I, Being Born a Woman and Distressed

I, Being Born a Woman and Distressed Summary and Analysis of Lines 1-8

Summary

The speaker introduces herself by saying that she is a woman, and is therefore burdened by the various needs and desires faced by women. As a result of these womanly weaknesses, she is affected by the presence of an unidentified addressee. The addressee's physical closeness makes her wish to feel their weight on her—after all, the emotion of lust is perfectly made to spur the body into action, while undermining the mind's logical capabilities.

Analysis

From the moment this poem begins, it's clear that we are in the hands of a confident and self-aware speaker. Millay starts the work with the word "I," and this first-person pronoun functions as a declaration of the speaker's control over the monologue. Thus, even when she goes on to speak self-deprecatingly—depicting her desire as the product of feminine frivolity and weak-mindedness—that self-deprecation comes within a context of self-assurance. This lets us know that the speaker isn't being entirely serious about her "needs and notions." Instead, she's subverting stereotypes about femininity, either by speaking sarcastically or by actually pretending to be a harmlessly incompetent figure. As the poem carries on, the speaker begins to describe her attraction to her addressee in fairly graphic terms (at least for an early twentieth-century depiction of female sexuality). For instance, she makes use of words relating to visceral, embodied experience: "body," "weight," "breast," "pulse." Even balanced by euphemisms like "the fume of life," these words ground the poem in an earthy physicality. The poem gains a compelling tension from the juxtaposition of coyness and bluntness. Thematically, one way to understand that contrast between the speaker's two demeanors is as a way to present sexual desire in a socially acceptable way. The speaker blends her statement of desire with an admission of exaggerated, unworldly innocence. In doing so, she makes her lust appear a result of that innocence, rather than a refutation of it.

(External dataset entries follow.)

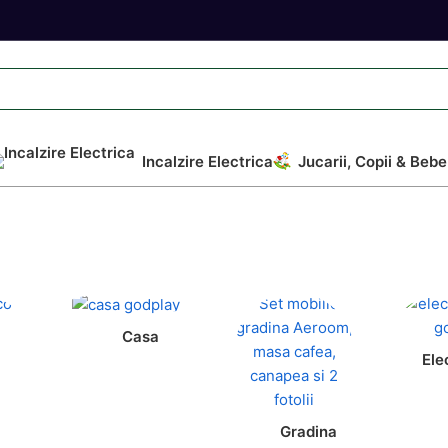
Incalzire Electrica
Jucarii, Copii & Bebe
Casa
Ele
Gradina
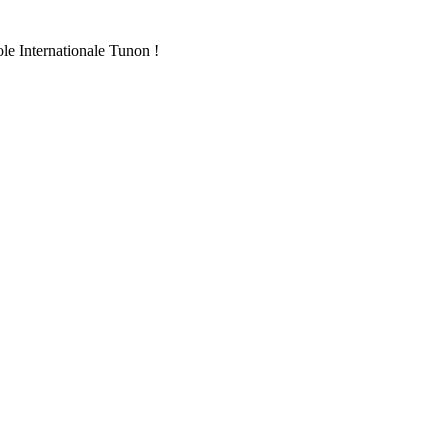
ole Internationale Tunon !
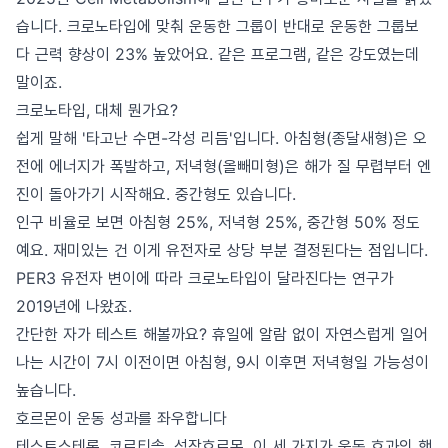
습니다. 크로노타입에 맞춰 운동한 그룹이 반대로 운동한 그룹보
다 근력 향상이 23% 높았어요. 같은 프로그램, 같은 강도였는데
말이죠.
크로노타입, 대체 뭔가요?
쉽게 말해 '타고난 수면-각성 리듬'입니다. 아침형(종달새형)은 오
전에 에너지가 폭발하고, 저녁형(올빼미형)은 해가 질 무렵부터 엔
진이 돌아가기 시작해요. 중간형도 있습니다.
인구 비율로 보면 아침형 25%, 저녁형 25%, 중간형 50% 정도
예요. 재미있는 건 이게 유전자로 상당 부분 결정된다는 점입니다.
PER3 유전자 변이에 따라 크로노타입이 달라진다는 연구가
2019년에 나왔죠.
간단한 자가 테스트 해볼까요? 휴일에 알람 없이 자연스럽게 일어
나는 시간이 7시 이전이면 아침형, 9시 이후면 저녁형일 가능성이
높습니다.
호르몬이 운동 성과를 좌우합니다
테스토스테론, 코르티솔, 성장호르몬. 이 세 가지가 운동 효과의 핵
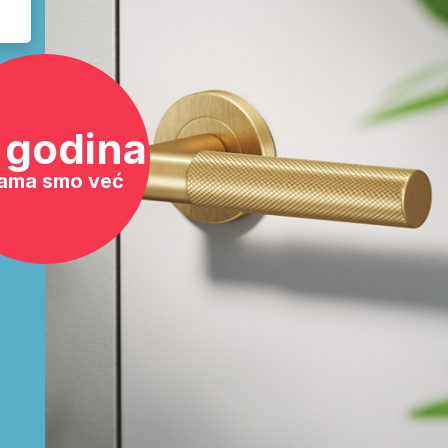
 godina
ama smo već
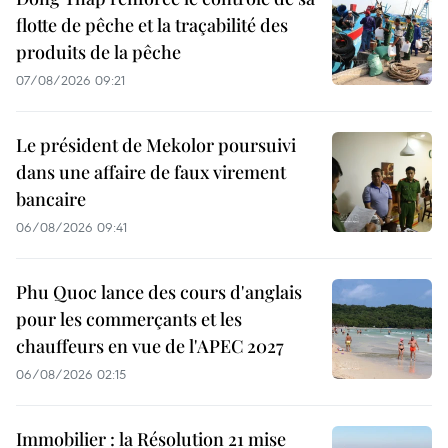
flotte de pêche et la traçabilité des
produits de la pêche
07/08/2026 09:21
Le président de Mekolor poursuivi
dans une affaire de faux virement
bancaire
06/08/2026 09:41
Phu Quoc lance des cours d'anglais
pour les commerçants et les
chauffeurs en vue de l'APEC 2027
06/08/2026 02:15
Immobilier : la Résolution 21 mise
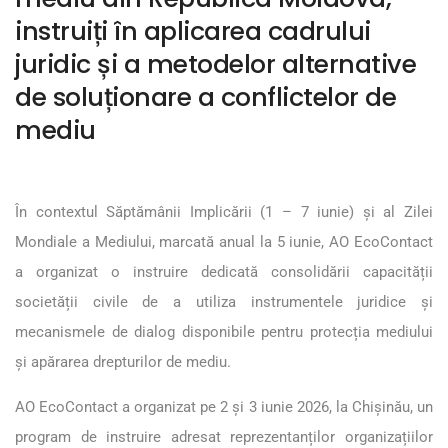
instruiți în aplicarea cadrului
juridic și a metodelor alternative
de soluționare a conflictelor de
mediu
În contextul Săptămânii Implicării (1 – 7 iunie) și al Zilei
Mondiale a Mediului, marcată anual la 5 iunie, AO EcoContact
a organizat o instruire dedicată consolidării capacității
societății civile de a utiliza instrumentele juridice și
mecanismele de dialog disponibile pentru protecția mediului
și apărarea drepturilor de mediu.
AO EcoContact a organizat pe 2 și 3 iunie 2026, la Chișinău, un
program de instruire adresat reprezentanților organizațiilor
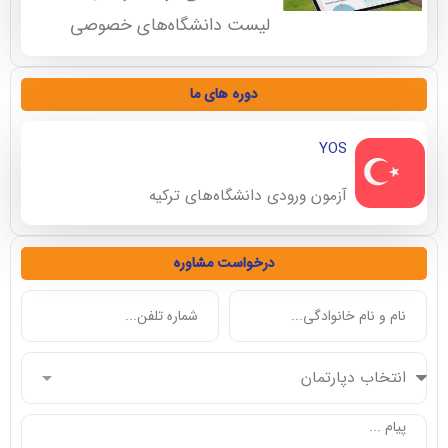
لیست دانشگاه‌های خصوصی
دوره های ما
YOS
آزمون ورودی دانشگاه‌های ترکیه
درخواست مشاوره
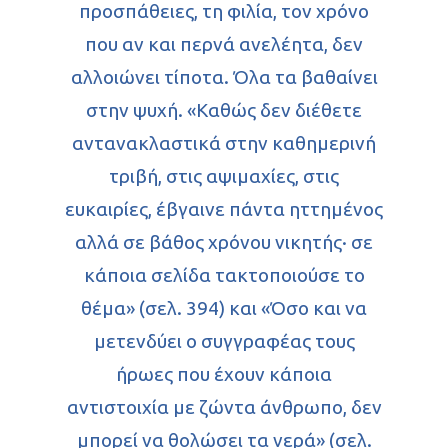
προσπάθειες, τη φιλία, τον χρόνο
που αν και περνά ανελέητα, δεν
αλλοιώνει τίποτα. Όλα τα βαθαίνει
στην ψυχή. «Καθώς δεν διέθετε
αντανακλαστικά στην καθημερινή
τριβή, στις αψιμαχίες, στις
ευκαιρίες, έβγαινε πάντα ηττημένος
αλλά σε βάθος χρόνου νικητής· σε
κάποια σελίδα τακτοποιούσε το
θέμα» (σελ. 394) και «Όσο και να
μετενδύει ο συγγραφέας τους
ήρωες που έχουν κάποια
αντιστοιχία με ζώντα άνθρωπο, δεν
μπορεί να θολώσει τα νερά» (σελ.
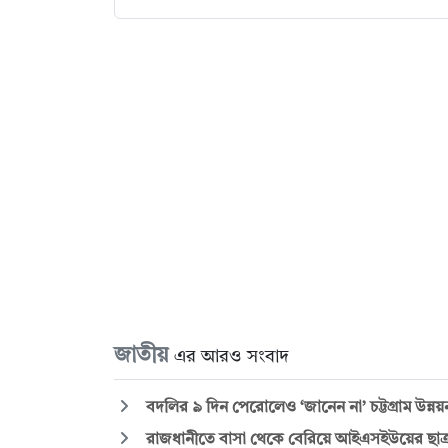
জাতীয়
এর আরও সংবাদ
বদলির ৯ দিন পেরোলেও ‘জানেন না’ চট্টগ্রাম উন্নয়ন ক
রাজধানীতে বাসা থেকে বেরিয়ে আইএসইউয়ের ছাত্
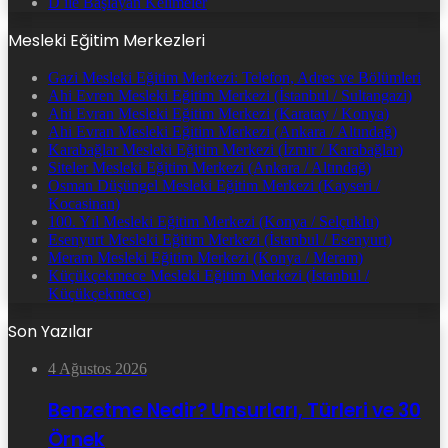
D ile Başlayan Kelimeler
Mesleki Eğitim Merkezleri
Gazi Mesleki Eğitim Merkezi: Telefon, Adres ve Bölümleri
Ahi Evren Mesleki Eğitim Merkezi (İstanbul / Sultangazi)
Ahi Evran Mesleki Eğitim Merkezi (Karatay / Konya)
Ahi Evran Mesleki Eğitim Merkezi (Ankara / Altındağ)
Karabağlar Mesleki Eğitim Merkezi (İzmir / Karabağlar)
Siteler Mesleki Eğitim Merkezi (Ankara / Altındağ)
Osman Düşüngel Mesleki Eğitim Merkezi (Kayseri /
Kocasinan)
100. Yıl Mesleki Eğitim Merkezi (Konya / Selçuklu)
Esenyurt Mesleki Eğitim Merkezi (İstanbul / Esenyurt)
Meram Mesleki Eğitim Merkezi (Konya / Meram)
Küçükçekmece Mesleki Eğitim Merkezi (İstanbul /
Küçükçekmece)
Son Yazılar
4 Ağustos 2026
Benzetme Nedir? Unsurları, Türleri ve 30
Örnek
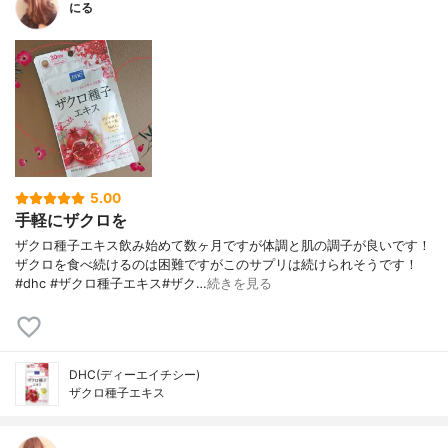
にる
5.00
手軽にザクロを
ザクロ種子エキス飲み始めて数ヶ月ですが体調と肌の調子が良いです！
ザクロを食べ続けるのは困難ですがこのサプリは続けられそうです！
#dhc #ザクロ種子エキス#ザク…
続きを見る
DHC(ディーエイチシー)
ザクロ種子エキス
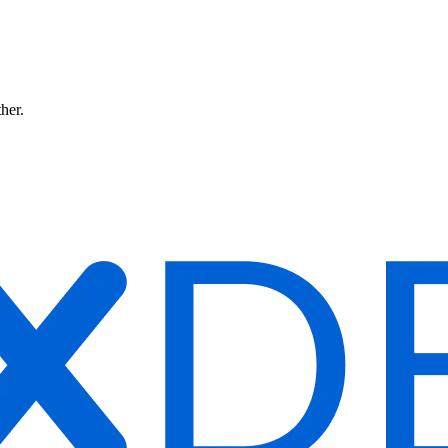
ther.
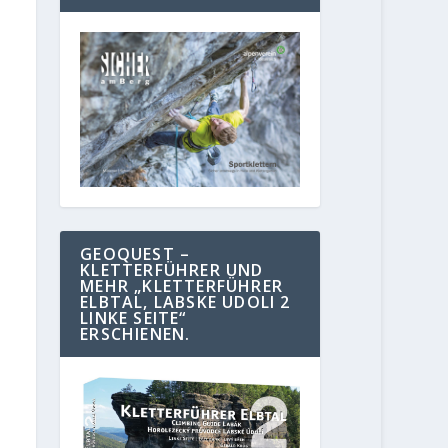
GEOQUEST –
KLETTERFÜHRER UND
MEHR „KLETTERFÜHRER
ELBTAL, LABSKE UDOLI 2
LINKE SEITE“
ERSCHIENEN.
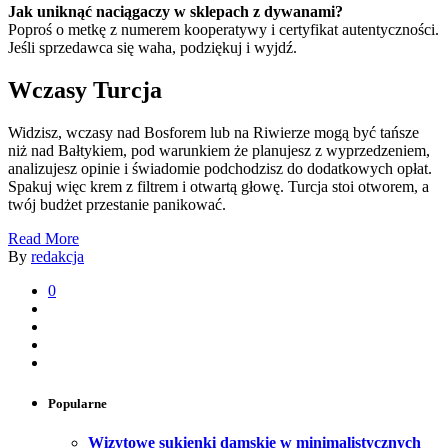
Jak uniknąć naciągaczy w sklepach z dywanami?
Poproś o metkę z numerem kooperatywy i certyfikat autentyczności.
Jeśli sprzedawca się waha, podziękuj i wyjdź.
Wczasy Turcja
Widzisz, wczasy nad Bosforem lub na Riwierze mogą być tańsze
niż nad Bałtykiem, pod warunkiem że planujesz z wyprzedzeniem,
analizujesz opinie i świadomie podchodzisz do dodatkowych opłat.
Spakuj więc krem z filtrem i otwartą głowę. Turcja stoi otworem, a
twój budżet przestanie panikować.
Read More
By
redakcja
0
Popularne
Wizytowe sukienki damskie w minimalistycznych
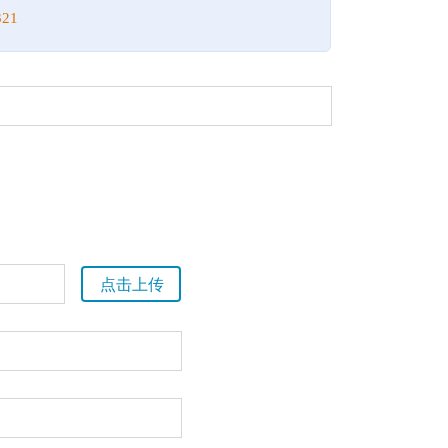
21
点击上传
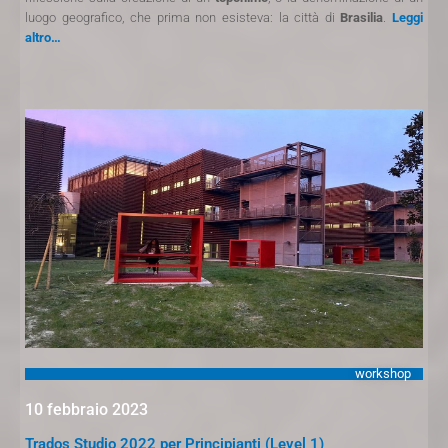
luogo geografico, che prima non esisteva: la città di
Brasilia
.
Leggi
altro…
workshop
10 febbraio 2023
Trados Studio 2022 per Principianti (Level 1)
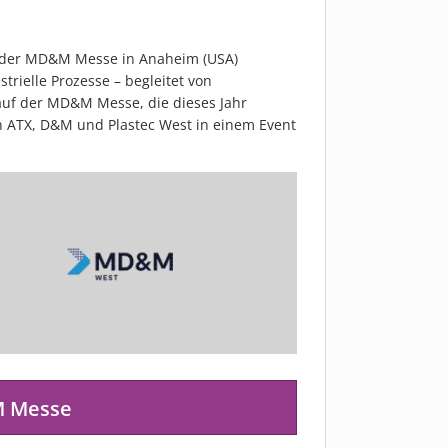
uf der MD&M Messe in Anaheim (USA)
trielle Prozesse – begleitet von
 auf der MD&M Messe, die dieses Jahr
n ATX, D&M und Plastec West in einem Event
M Messe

This poem takes the form of an Italian sonnet, meaning that it is made up of fourteen lines. Those fourteen total lines can be roughly broken up into two shorter sections: an eight-line beginning (or octave) and a six-line ending (or sestet). Those two sections often discuss slightly different content, or approach similar themes from different perspectives. They are also formally different, with the rhyme scheme shifting between the first and second sections. The octave usually consists of an ABBA rhyme scheme repeated twice, while the sestet varies, with common options including CDCDCD or CDECDE. In this first part of Millay's poem, we see that first ABBA rhyme scheme play out with the end sounds of "ed," as in "zest" or "distressed," and "ind," as in "kind" or "mind." Though the opening octave of an Italian sonnet is made of two distinct repetitions of the ABBA pattern, Millay works hard to knit those repetitions together into one seamless thought. The whole octave is a single long sentence, and thoughts continue unbroken across line breaks. Thus, Millay links the opening lines' ironic exploration of femininity to the later lines' declaration of desire, presenting them as a single phenomenon. Only at the end of the eight lines does this sentence end, suggesting that the rest of the poem will take a different approach.